Guerra, paz e mitologia

segunda-feira, 19 de outubro de 2009
por Jornal A Voz da Serra

Maurício Siaines (*)

Recebi um e-mail de João Moura, colunista do caderno Light de A VOZ DA SERRA, enviando-me matéria sua, publicada em 15 de agosto. Entendi que ali estava uma proposta de debate, que me pareceu bastante interessante, a respeito do que escrevi aqui na última semana sobre o Prêmio Nobel de Barack Obama e de seus possíveis significados. Com certeza, seria ingenuidade acreditar que Obama seja uma mudança por si só. João diz que “se era difícil gostar da política estadunidense com George W. Bush na presidência, agora, em tempos de nova administração, corremos o sério risco de aceitarmos e louvarmos essa máquina graças a uma simpatia despolitizada em torno da figura humana de Obama”.

Certamente, tentar interpretar qualquer personagem de forma despolitizada é correr o risco de resvalar para a maior das alienações. João diz ainda o seguinte:

“O governo Obama é blindado pelo culto a sua personalidade, assim como vimos ao longo da história em torno de líderes como Hitler, Stalin e Mao Tsé-Tung. Mas, no século XXI, esse fenômeno não precisa mais ser orquestrado pela máquina-estado (ditadura), pois é diretamente realizado pela máquina-mercado (liberalismo), através de músicas, camisetas, gibis e comerciais da Pepsi. E, se as ações de Obama parecem seguir o mesmo caminho das de George W. Bush, talvez Obama seja um presidente mais perigoso ainda”.

Sem dúvida, a consideração é procedente. O que me pergunto é por que somos assim, isto é, sujeitos à “máquina-estado” ou à “máquina-liberalismo”. Parece-me o mesmo que sermos joguetes de deuses, como na Ilíada, de Homero, que há quase três mil anos, contou uma história de muitos séculos antes, falando de deuses que têm suas estratégias de lutarem uns com os outros, tendo a humanidade como uma espécie de massa de manobra. Por que precisamos de heróis? Além disso, será que não transferimos essa coisa interior que nos leva a essa necessidade de encontrar heróis ao culto das personalidades de estadistas embriagados pelo poder, como Hitler, Stalin e Mao?
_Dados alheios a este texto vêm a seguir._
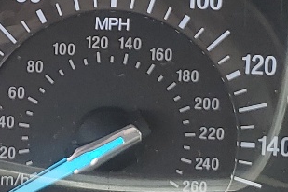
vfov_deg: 9.8
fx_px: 1120
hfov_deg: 14.5
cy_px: 92
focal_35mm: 140
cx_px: 43
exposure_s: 1/143
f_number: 1.5
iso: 50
Esta parece-me uma questão extremamente inquietante. Falando de Hitler, vale perguntar: como foi possível ele ter seduzido e atraído o povo alemão para sua loucura, o mesmo povo que vinha produzindo inúmeros pensadores, escritores e artistas importantes, o mesmo povo que, na passagem do século XIX para o XX, havia criado o maior partido socialista, com movimentos sindicais fortes, com mobilização de cidadãos. Vale lembrar ainda que foi na Alemanha que se iniciou, no século XVI, a Reforma Protestante, que teve como efeito secundário a criação do primeiro grande movimento de alfabetização de massas da história humana, o que certamente implicou profunda mudança cultural.

Stalin também significa algo de muito estranho. O poder que teve nasceu da revolução mais radical, que mexeu com mais profundidade em uma estrutura de poder, criada por um longo processo. É um grande contrassenso uma revolução pelo igualitarismo gerar um ditador divinizado como foi Stalin. Não estará este fenômeno ligado à força daquela cultura antiga, dos velhos imperadores e do mito nacional do Estado russo? Sob o stalinismo o pensamento revolucionário foi pouco a pouco ganhando as feições das representações da velha cultura nacional russa, com todos os seus ícones.

Pode ser que Barack Obama seja apenas mais uma vestimenta dessa loucura que tem sido a história humana, da Guerra de Troia até a Guerra Fria, e pode ser que o mundo de hoje não seja muito diferente de uma tragédia grega. Mas também pode ser que seja real, e não apenas uma fantasia, essa energia subterrânea coletiva que levou pessoas a elegerem Obama nos EUA e outras a sentirem um grande alívio no resto do mundo com sua eleição.

Com um olhar realista, é possível dizer que, se olharmos para trás, perceberemos que o galho de onde descemos ainda está balançando, isto é, pode ser que não sejamos mais que macacos sofisticados e não façamos mais do que nos prepararmos para destruir de vez o planeta. Mas, talvez, numa hipótese otimista, esteja na hora de a humanidade representar a si própria, com suas próprias caras e não mais valendo-se de deuses ou heróis.